POLITICS

The RNC Will Support Roy Moore After Pulling Funding Over Misconduct Allegations

The move follows an endorsement from President Donald Trump.

12/04/2017 22:47 EST | Updated 12/05/2017 12:58 EST

The Republican National Committee will reinstate its financial support of Senate nominee Roy Moore just weeks after it cut off funding following multiple allegations of sexual impropriety made against the former Alabama judge, several media outlets said Monday.

Breitbart News first reported the news, which came just hours after President Donald Trump offered his full endorsement to the candidate and Senate Majority Leader Mitch McConnell (R-Ky.) appeared to walk back his criticism of Moore. An official at the RNC confirmed that the committee would reenter the race in a statement to The Hill

“We can confirm our involvement in the Alabama Senate race,” the unnamed source told the outlet. 
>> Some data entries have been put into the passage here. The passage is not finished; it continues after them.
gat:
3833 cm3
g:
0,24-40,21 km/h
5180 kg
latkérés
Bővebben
The America First Action super PAC also said it would spend $1.1 million to help elect Moore ahead of the Dec. 12 special election, according to The Washington Post.

Trump sent out a tweet in support of Moore on Monday, calling his opponent, Democrat Doug Jones, a “Pelosi/Schumer Puppet,” ending an unusual streak of relative silence on the issue.
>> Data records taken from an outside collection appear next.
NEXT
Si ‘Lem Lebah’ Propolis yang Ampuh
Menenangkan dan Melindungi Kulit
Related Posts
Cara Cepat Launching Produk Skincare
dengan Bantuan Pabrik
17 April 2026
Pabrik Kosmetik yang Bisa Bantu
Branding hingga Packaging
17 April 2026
“We need Republican Roy Moore to win in Alabama,” Trump wrote. We need his vote on stopping crime, illegal immigration, Border Wall, Military, Pro Life, V.A., Judges 2nd Amendment and more.”

Moore has been accused by multiple women of making unwanted advances toward them when they were teenagers and he was in their 30s. In an interview with The Washington Post, one woman said Moore molested her when she was 14 in 1979.

Moore has vehemently denied the allegations and moved to discredit his accusers, calling the reports a politically motivated attack.

“People have waited until four weeks prior to the general election to bring their complaints,” Moore said during a campaign event in November. “That’s not a coincidence ― it’s an intentional act to stop a campaign.”

Despite the recent support from the White House, some Republicans have called for others in the party to continue to distance themselves from Moore. On Monday, former presidential nominee Mitt Romney called Moore “a stain on the GOP.”

“No vote, no majority is worth losing our honor, our integrity,” he said.